Although a multi-modal approach is utilized in treating CRPS once it is diagnosed, it often evolves into a chronic intractable pain condition. Although CRPS is a form of neuropathic pain, the intractable aspect may not be identified until the pain has persisted and is acknowledged as a chronic condition. Once again, qualitative pain symptoms, such as burning, aching or shooting, etc., will require individualized attention with specific medications designed to address these symptoms in order to maximize the therapeutic effect.
Regardless of its source, chronic intractable pain conditions may require indefinite long-term opioid therapy to provide sufficient pain relief to allow more normal function in Activities of Daily Living (ADL), as well as more demanding activities, such as driving and working, in order to maintain a degree of Quality of Life (QOL). This requires achieving a balance between pain relief measures and the inevitable side effects of the treatment modalities employed.

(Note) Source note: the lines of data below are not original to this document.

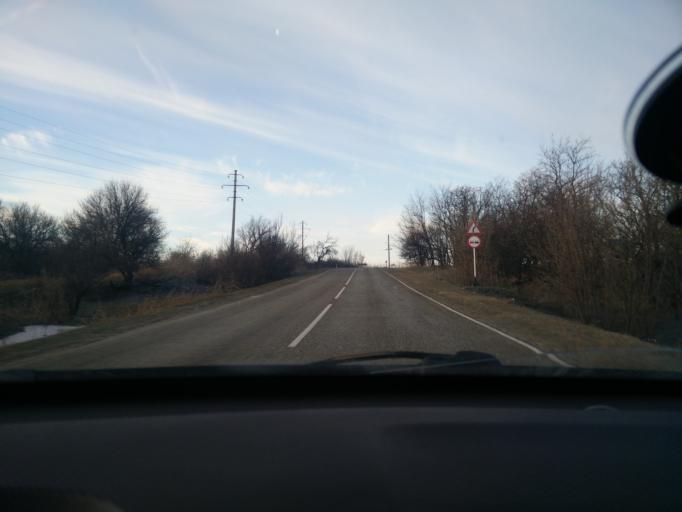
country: RU
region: Stavropol'skiy
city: Balakhonovskoye
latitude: 44.9805
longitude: 41.6925
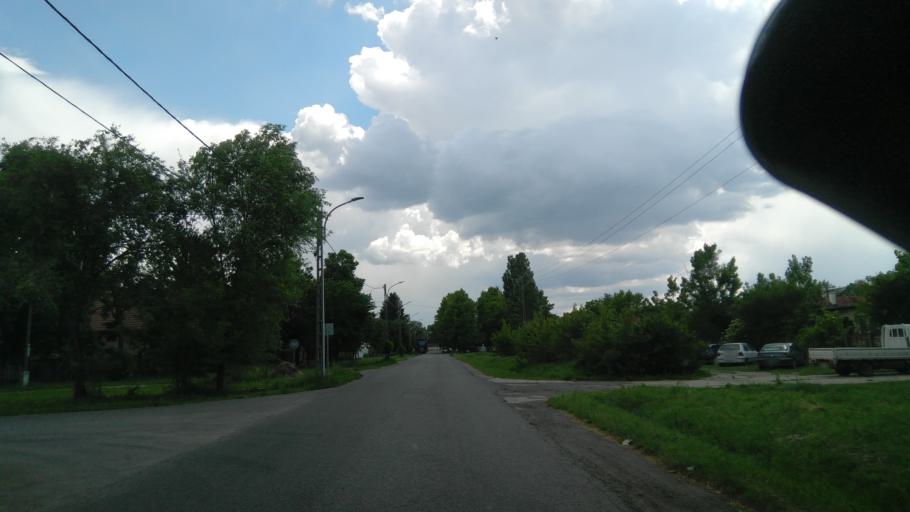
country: HU
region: Bekes
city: Gyula
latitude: 46.6611
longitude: 21.2696
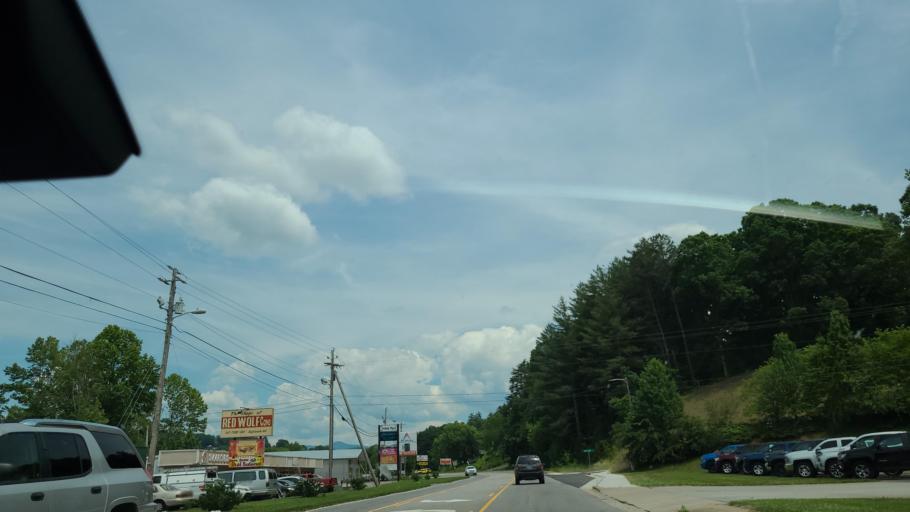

It is always the responsibility of the HCP to discuss and evaluate potential side effects of opioid medications at each interaction. It is important to identify whether anyone else within the home utilizes related medications for pain control, and imperative that there are rules and responsibilities associated with receiving pain medications at each encounter. These medications must be locked away, rather than kept in a medicine cabinet to which there is access by other family members and guests to the home. It is imperative that the schedule of use of the medication be reviewed and that the medication be taken as prescribed. With chronic intractable pain, a regular schedule of dosing is important to stay ahead of the pain. This helps to determine the elements which require additional attention for pain symptom control and the need for medication for breakthrough pain. Finally, patients should be encouraged to bring a significant other or family member, especially when they do not agree with the patient’s need for opioids. Sometimes these individuals question the need for pain medicine, and their learning more of the nature of the problem and how they can be of help may be very useful in achieving more successful pain management.
Patient confidentiality must also be protected at the pharmacy. Announcement of a prescription opioid alone or along with a patient name is not only a HIPPA breach, but also leaves the named patient as a potential target of vandals regarding the type of medication they received. Furthermore, it is also unacceptable for some pharmacists to treat a patient receiving an opioid as though they were drug seeking. Communication between the prescribing physician and the pharmacists is to be encouraged whenever any questionable activities may arise.
In summary, when pain is chronic and intractable, its treatment does require measures that may initially seem extreme. Such an approach is nevertheless essential in order to provide sufficient relief to allow the patient to tolerate and interact well with others and to get needed sleep. Sleep deprivation will aggravate the perception of pain and mood. In the effort to control the Opioid Epidemic, there has been an emphasis to increase the public’s perception of the addictive potential of these drugs [23]. In this process, the potential therapeutic value of careful administration of various opioids has NOT adequately been addressed. There is a need for greater balance in this discussion. People in need of opioid treatment should not be left to feel like victims of the War on Drugs, and reluctant to utilize these medications under appropriately carefully monitored conditions when the utilization of these medications are warranted.